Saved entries
= = =
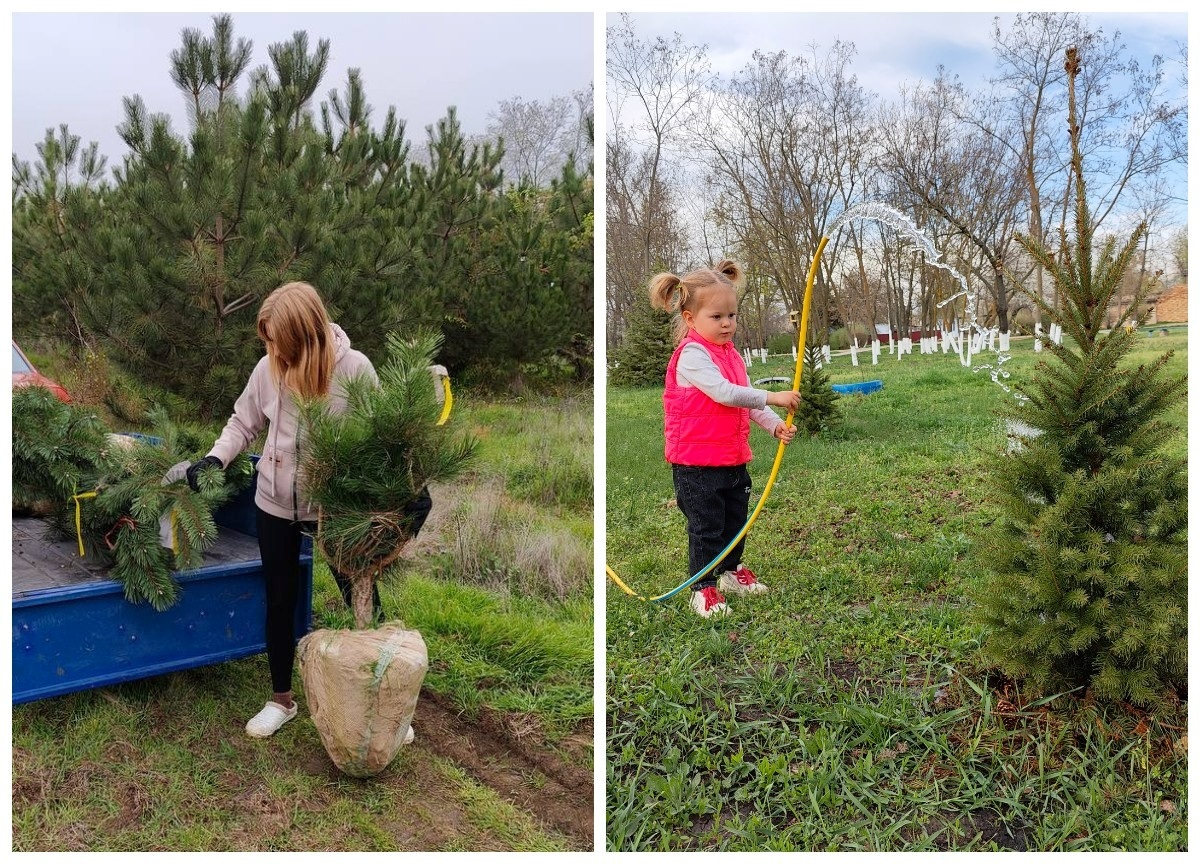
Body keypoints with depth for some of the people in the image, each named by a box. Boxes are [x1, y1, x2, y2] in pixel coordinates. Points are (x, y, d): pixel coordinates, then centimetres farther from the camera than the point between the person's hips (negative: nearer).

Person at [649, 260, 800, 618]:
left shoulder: (731, 354, 10)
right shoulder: (692, 355, -18)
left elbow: (747, 402, 12)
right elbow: (725, 393, -29)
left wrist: (775, 425, -4)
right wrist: (773, 397, -27)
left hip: (734, 458, 9)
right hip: (696, 463, -9)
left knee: (735, 520, 21)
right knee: (706, 526, 0)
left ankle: (731, 570, 40)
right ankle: (703, 588, 13)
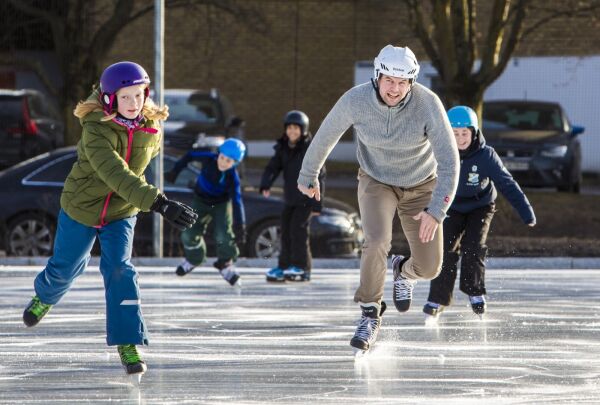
= = =
◆ **Instructions for the task**
Duplicate every line of the data verbatim, omitting the pictures from your answer.

◆ **Solution below**
Body keypoints with depth for some of the people in the image, each named by a box. Boxes are [x1, y1, x2, y2] in pixel coordinates. Points are (x, y, d): pixel coordinates, then centimetres farther from the camera than the point between the person's hips (negative: nearer).

Person at [649, 260, 800, 618]:
left shoulder: (731, 354, 10)
right shoulder: (692, 355, -18)
left elbow: (747, 402, 12)
right elbow: (725, 393, -29)
left wrist: (775, 425, -4)
right wrist: (773, 397, -27)
left hip: (734, 458, 9)
right hip: (696, 463, -9)
left knee: (735, 520, 21)
right knee: (706, 526, 0)
left ankle: (731, 570, 40)
right ankle: (703, 588, 13)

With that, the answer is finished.